■ **SOURCE EXTRACT**
◇ ◇ ◇ ◇

Tuesday, June 7, 2016

Can We Please Stop Talking About "Advanced" Dancers?

We have all had this familiar experience: We go to a workshop or a festival, and there are classes listed "For Advanced Dancers Only".

Then there is usually a codicil - often in parentheses (for dancers with 3 - or 4 - or 5 - years experience).

And the class usually consists of a complex choreography, with fancy footwork, that no one would ever use anywhere except on the stage.

The problem with talking about "advanced" dancers is that there is no one standard for the definition of "advanced" , so the phrase is really meaningless. Someone who has danced more than 5 years? I don't know about you, but I know a LOT of longtime dancers who dance 
Iike crap. Someone who can execute the perfect planeo or colgada? I know a lot of superb dancers who do not use either figure. 

I personally do not care if a dancer is "advanced", if the experience of dancing with him is one of unadulterated bliss. I have had that experience with dancers who have been dancing less than one year, as well as with dancers who have been dancing over 40 years. I have also had dances with local "tango gods" that were nothing short of disastrous - all over the floor, running into other couples, insisting on leading inappropriate steps. Yet they considered themselves "advanced".

◇ ◇ ◇ ◇

■ **SOURCE MATERIAL**
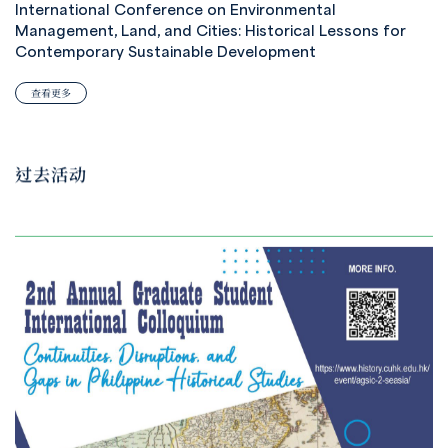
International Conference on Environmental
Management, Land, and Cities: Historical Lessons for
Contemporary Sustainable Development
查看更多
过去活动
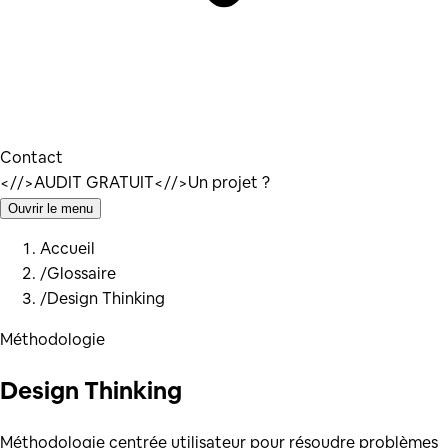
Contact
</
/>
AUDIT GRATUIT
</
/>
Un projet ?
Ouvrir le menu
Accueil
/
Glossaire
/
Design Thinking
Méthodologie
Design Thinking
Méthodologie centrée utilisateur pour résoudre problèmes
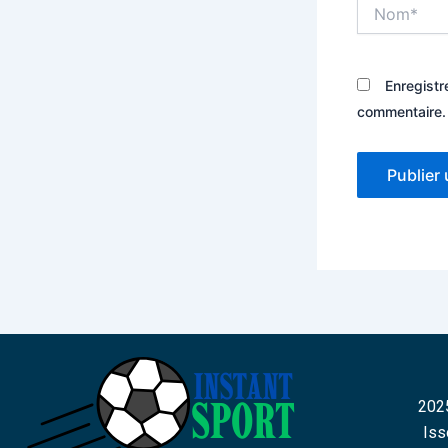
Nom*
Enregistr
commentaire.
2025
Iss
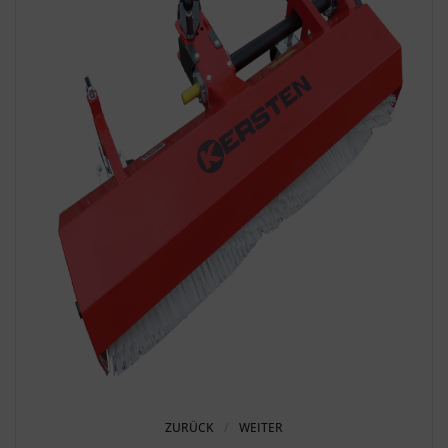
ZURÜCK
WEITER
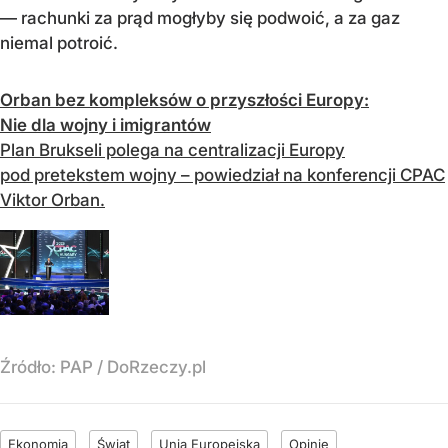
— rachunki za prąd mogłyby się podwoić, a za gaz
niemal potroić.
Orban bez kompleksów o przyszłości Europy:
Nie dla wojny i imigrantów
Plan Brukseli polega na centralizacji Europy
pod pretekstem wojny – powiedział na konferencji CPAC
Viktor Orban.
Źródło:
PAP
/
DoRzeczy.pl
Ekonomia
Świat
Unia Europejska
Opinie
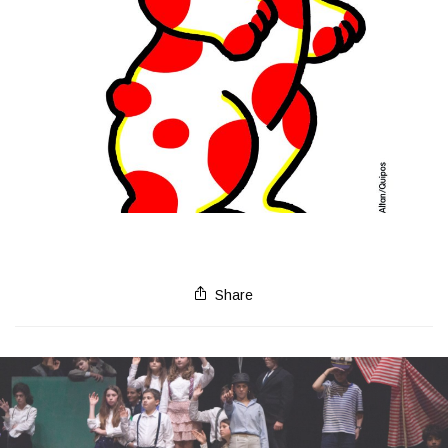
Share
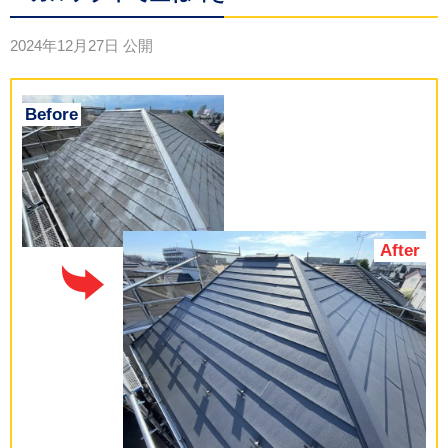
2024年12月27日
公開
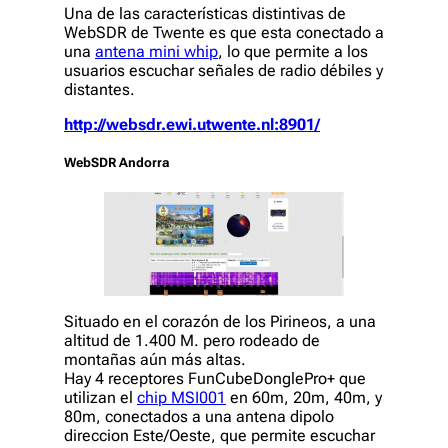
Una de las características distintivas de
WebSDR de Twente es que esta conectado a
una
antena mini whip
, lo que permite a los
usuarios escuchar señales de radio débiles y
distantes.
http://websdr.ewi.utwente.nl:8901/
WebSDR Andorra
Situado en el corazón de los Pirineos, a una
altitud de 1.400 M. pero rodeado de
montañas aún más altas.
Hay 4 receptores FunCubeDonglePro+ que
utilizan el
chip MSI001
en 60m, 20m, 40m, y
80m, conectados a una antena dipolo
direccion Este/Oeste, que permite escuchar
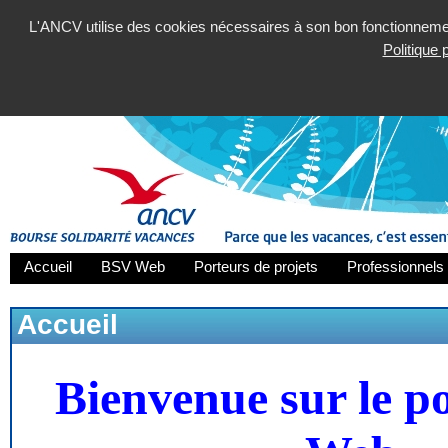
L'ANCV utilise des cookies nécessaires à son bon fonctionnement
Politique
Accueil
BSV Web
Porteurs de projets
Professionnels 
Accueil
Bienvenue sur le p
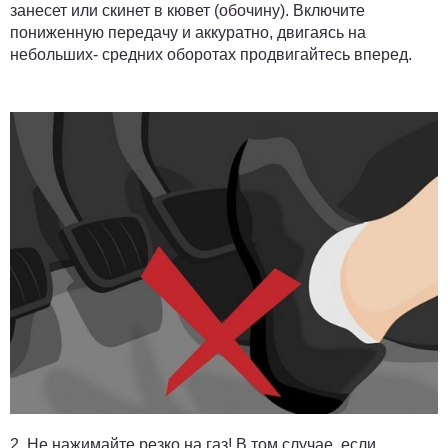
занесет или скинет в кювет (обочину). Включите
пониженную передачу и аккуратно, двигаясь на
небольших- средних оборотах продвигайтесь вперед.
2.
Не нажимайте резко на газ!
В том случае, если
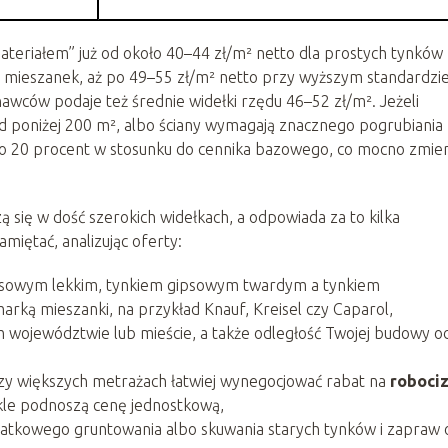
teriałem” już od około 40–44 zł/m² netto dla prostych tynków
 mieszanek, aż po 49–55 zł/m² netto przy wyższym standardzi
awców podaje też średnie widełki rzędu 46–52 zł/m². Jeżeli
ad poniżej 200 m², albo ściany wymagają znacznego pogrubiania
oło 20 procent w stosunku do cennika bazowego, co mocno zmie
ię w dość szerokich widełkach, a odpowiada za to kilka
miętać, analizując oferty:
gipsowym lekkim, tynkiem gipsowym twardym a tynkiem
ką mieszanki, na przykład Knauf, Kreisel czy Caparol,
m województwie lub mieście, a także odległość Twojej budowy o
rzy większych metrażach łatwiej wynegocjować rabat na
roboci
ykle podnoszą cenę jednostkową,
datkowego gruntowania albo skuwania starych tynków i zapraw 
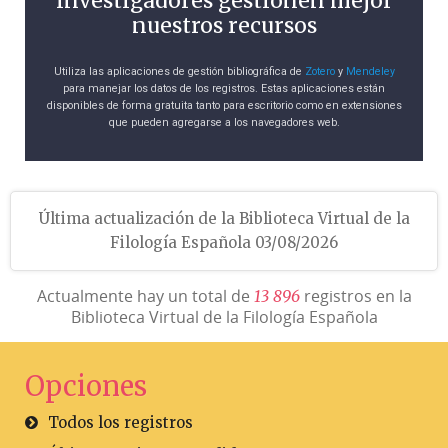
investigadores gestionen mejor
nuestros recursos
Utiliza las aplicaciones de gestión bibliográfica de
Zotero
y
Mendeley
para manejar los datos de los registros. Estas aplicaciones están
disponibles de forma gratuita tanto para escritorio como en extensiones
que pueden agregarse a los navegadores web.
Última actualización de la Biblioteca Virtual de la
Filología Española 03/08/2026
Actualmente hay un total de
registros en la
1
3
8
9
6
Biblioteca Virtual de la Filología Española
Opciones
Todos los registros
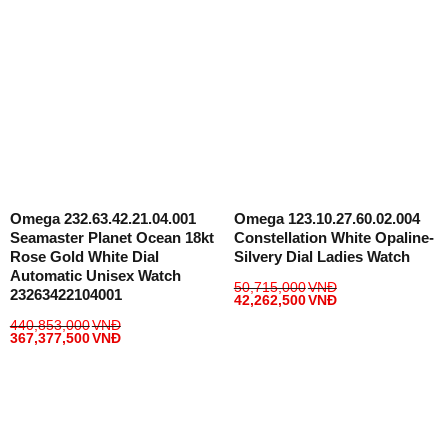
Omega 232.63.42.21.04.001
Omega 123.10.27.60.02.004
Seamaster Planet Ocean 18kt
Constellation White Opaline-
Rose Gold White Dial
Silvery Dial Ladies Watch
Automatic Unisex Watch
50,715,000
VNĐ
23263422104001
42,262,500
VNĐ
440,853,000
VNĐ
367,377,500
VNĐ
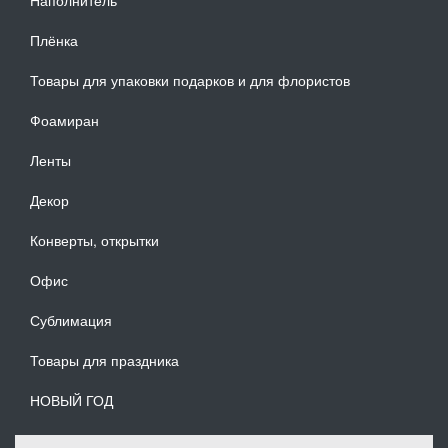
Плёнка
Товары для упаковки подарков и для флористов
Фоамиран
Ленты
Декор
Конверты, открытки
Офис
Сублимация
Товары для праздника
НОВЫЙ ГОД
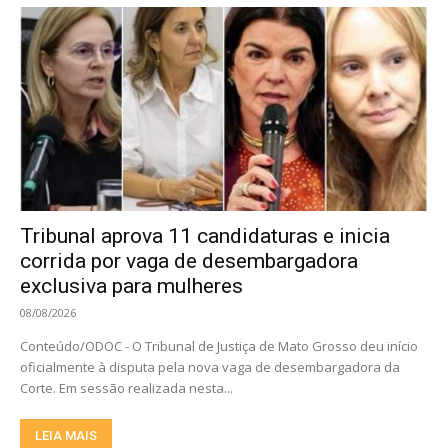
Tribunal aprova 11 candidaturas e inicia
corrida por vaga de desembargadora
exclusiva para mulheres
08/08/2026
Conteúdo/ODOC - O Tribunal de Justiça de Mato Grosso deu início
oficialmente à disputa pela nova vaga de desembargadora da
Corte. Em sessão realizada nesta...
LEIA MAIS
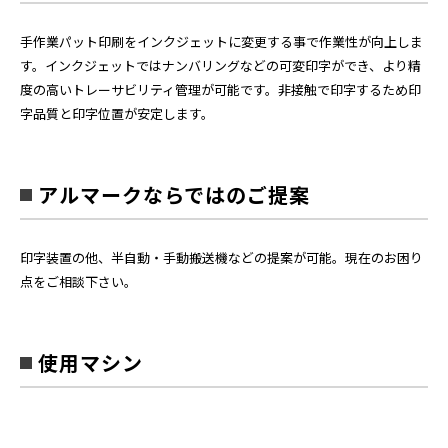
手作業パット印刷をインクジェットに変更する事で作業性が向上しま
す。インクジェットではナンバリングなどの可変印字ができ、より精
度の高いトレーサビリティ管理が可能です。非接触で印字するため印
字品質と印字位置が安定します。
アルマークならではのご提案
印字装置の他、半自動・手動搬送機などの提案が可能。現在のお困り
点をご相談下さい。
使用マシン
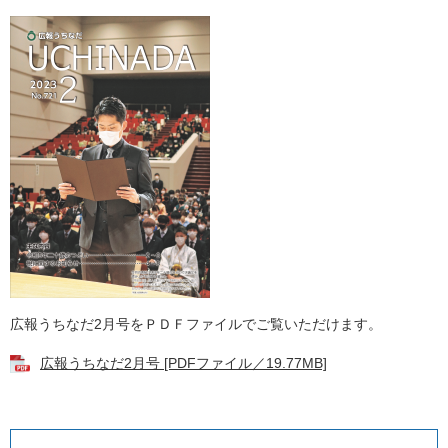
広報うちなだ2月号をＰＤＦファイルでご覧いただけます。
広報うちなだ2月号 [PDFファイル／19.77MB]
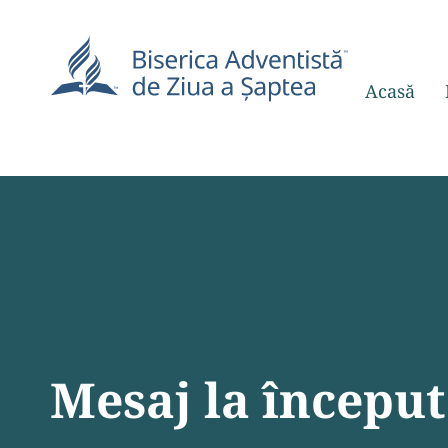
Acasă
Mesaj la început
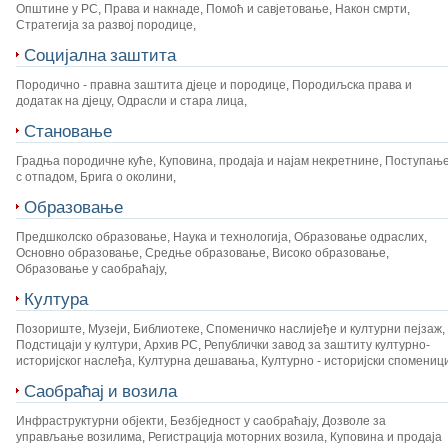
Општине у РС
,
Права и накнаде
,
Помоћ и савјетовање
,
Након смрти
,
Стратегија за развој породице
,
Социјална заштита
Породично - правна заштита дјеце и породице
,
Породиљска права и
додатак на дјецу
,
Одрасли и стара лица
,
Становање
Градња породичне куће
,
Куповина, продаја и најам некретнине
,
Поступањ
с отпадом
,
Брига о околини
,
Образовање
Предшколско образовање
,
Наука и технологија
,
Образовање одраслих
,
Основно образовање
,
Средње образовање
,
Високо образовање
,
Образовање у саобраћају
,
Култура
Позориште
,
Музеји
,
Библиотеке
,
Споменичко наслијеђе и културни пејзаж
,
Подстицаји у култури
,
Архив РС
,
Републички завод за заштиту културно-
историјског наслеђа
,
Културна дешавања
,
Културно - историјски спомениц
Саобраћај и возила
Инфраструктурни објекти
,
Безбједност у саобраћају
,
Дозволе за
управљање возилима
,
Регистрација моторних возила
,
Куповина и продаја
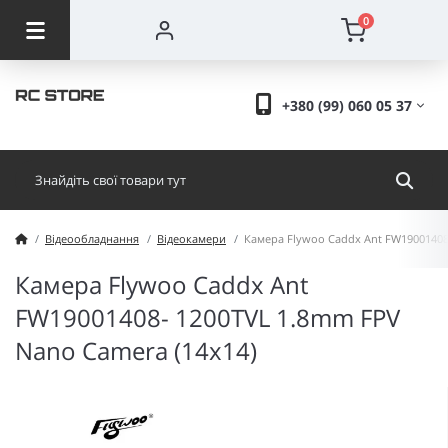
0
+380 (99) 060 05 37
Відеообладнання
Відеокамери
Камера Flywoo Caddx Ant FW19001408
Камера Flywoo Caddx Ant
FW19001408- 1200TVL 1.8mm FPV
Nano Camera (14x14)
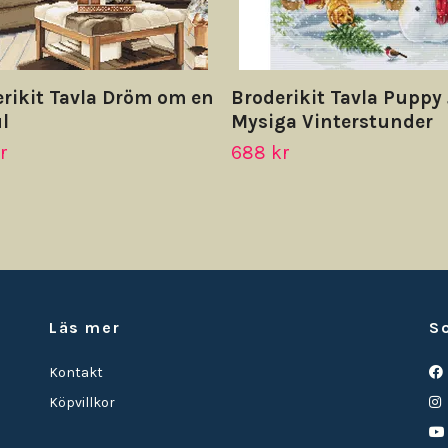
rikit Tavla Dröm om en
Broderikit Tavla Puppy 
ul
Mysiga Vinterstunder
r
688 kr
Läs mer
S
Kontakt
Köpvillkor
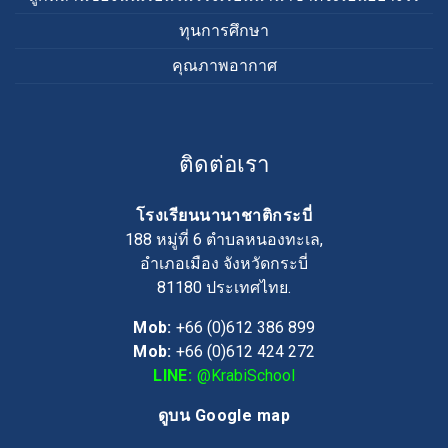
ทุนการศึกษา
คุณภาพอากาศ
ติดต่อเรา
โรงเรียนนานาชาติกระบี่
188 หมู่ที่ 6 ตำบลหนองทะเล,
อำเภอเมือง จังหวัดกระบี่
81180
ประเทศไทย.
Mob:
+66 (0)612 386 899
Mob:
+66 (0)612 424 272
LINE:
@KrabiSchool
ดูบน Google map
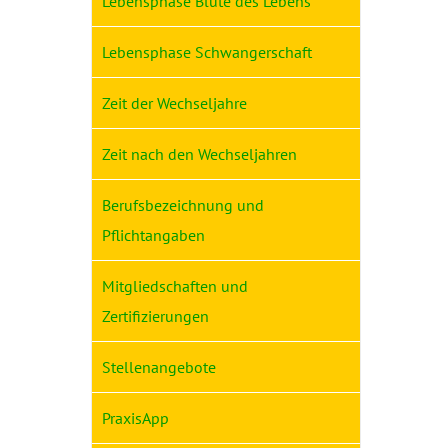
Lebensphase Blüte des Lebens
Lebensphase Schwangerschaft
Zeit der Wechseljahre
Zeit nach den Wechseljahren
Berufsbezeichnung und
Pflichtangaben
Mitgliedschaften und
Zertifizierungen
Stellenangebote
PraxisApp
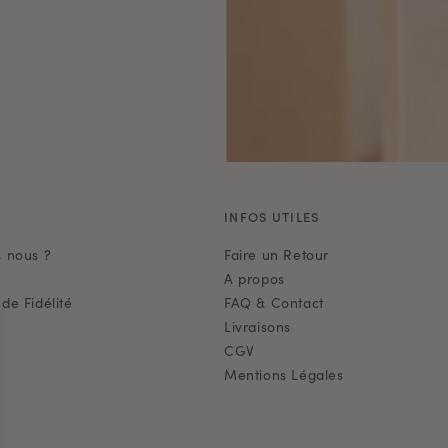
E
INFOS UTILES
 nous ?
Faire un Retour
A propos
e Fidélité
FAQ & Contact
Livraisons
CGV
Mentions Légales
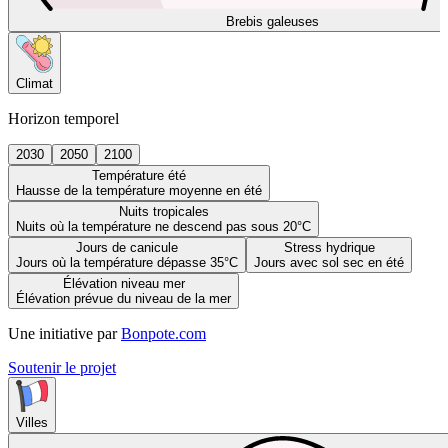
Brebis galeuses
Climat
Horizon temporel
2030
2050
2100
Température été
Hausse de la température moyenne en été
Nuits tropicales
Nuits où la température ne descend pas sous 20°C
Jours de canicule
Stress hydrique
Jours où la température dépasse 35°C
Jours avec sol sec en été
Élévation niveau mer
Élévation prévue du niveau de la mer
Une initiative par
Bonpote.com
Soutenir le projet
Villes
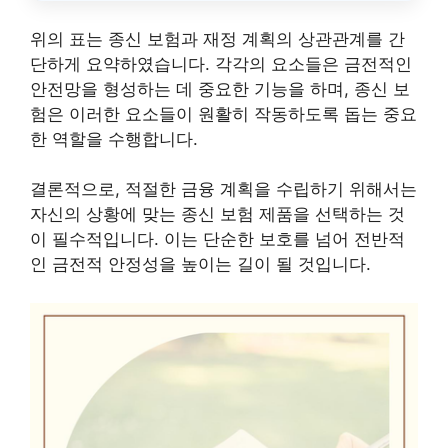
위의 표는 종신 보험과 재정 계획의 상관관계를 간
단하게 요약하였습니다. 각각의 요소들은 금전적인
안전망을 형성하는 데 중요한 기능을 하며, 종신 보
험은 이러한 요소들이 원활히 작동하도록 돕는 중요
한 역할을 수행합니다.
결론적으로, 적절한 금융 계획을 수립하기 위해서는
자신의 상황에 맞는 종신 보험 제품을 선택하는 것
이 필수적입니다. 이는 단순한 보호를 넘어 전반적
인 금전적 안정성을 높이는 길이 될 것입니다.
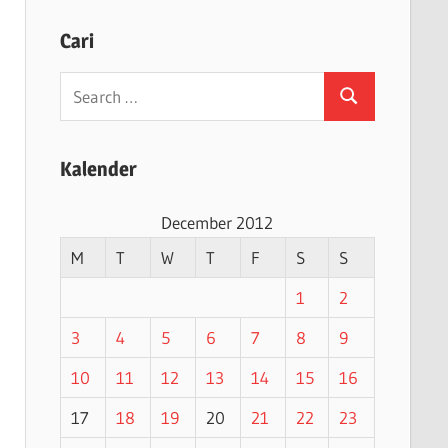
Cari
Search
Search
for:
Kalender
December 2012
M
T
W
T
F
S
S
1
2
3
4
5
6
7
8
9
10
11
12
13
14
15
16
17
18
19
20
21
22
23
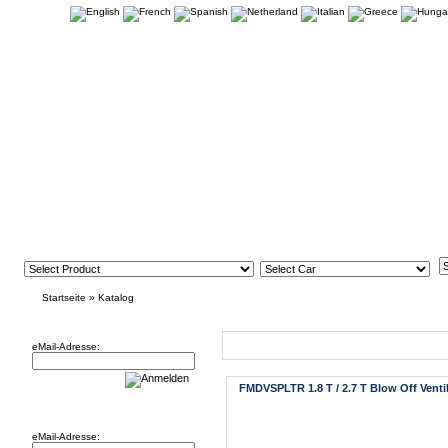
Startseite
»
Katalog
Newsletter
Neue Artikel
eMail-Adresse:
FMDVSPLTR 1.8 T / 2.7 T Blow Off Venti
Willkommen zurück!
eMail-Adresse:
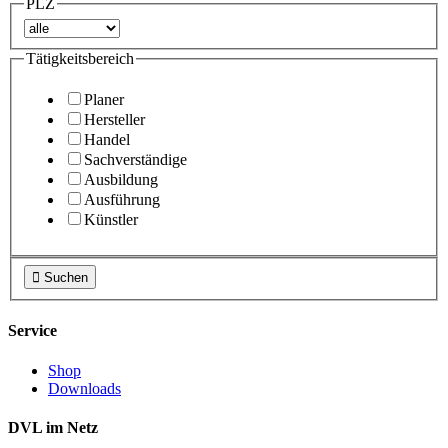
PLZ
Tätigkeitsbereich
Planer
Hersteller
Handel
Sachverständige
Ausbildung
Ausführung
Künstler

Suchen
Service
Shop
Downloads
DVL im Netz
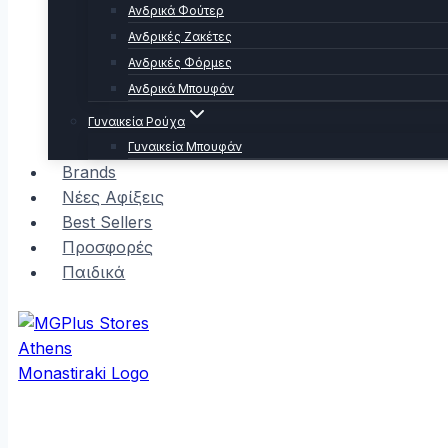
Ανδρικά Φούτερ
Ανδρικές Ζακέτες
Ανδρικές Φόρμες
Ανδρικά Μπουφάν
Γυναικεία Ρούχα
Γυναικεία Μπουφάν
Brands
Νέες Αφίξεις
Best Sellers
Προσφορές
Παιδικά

◇ ◇ ◇ ◇

■ **REQUEST A**
From the post on "advanced" dancers above, output the part that opens with the words containing "Then there is" and closes with "use either figure.".
■ **REQUEST B**
Recast the paragraph of the post on "advanced" dancers that begins "I personally do not care" as a short bulleted list that keeps its main points.
■ **REQUEST C**
According to the post on "advanced" dancers, what do the classes marked for advanced dancers usually consist of?

■ **WRITTEN SOLUTION A**
Then there is usually a codicil - often in parentheses (for dancers with 3 - or 4 - or 5 - years experience).

And the class usually consists of a complex choreography, with fancy footwork, that no one would ever use anywhere except on the stage.

The problem with talking about "advanced" dancers is that there is no one standard for the definition of "advanced" , so the phrase is really meaningless. Someone who has danced more than 5 years? I don't know about you, but I know a LOT of longtime dancers who dance 
Iike crap. Someone who can execute the perfect planeo or colgada? I know a lot of superb dancers who do not use either figure.

■ **WRITTEN SOLUTION B**
- The writer doesn't care whether a dancer is "advanced" if dancing with him is pure bliss.
- The writer has had that experience with dancers of less than one year and of over 40 years.
- Dances with some local "tango gods" were disastrous: they went all over the floor, ran into other couples, and insisted on leading inappropriate steps.
- Those dancers still considered themselves "advanced".

■ **WRITTEN SOLUTION C**
They usually consist of a complex choreography with fancy footwork that no one would ever use anywhere except on the stage.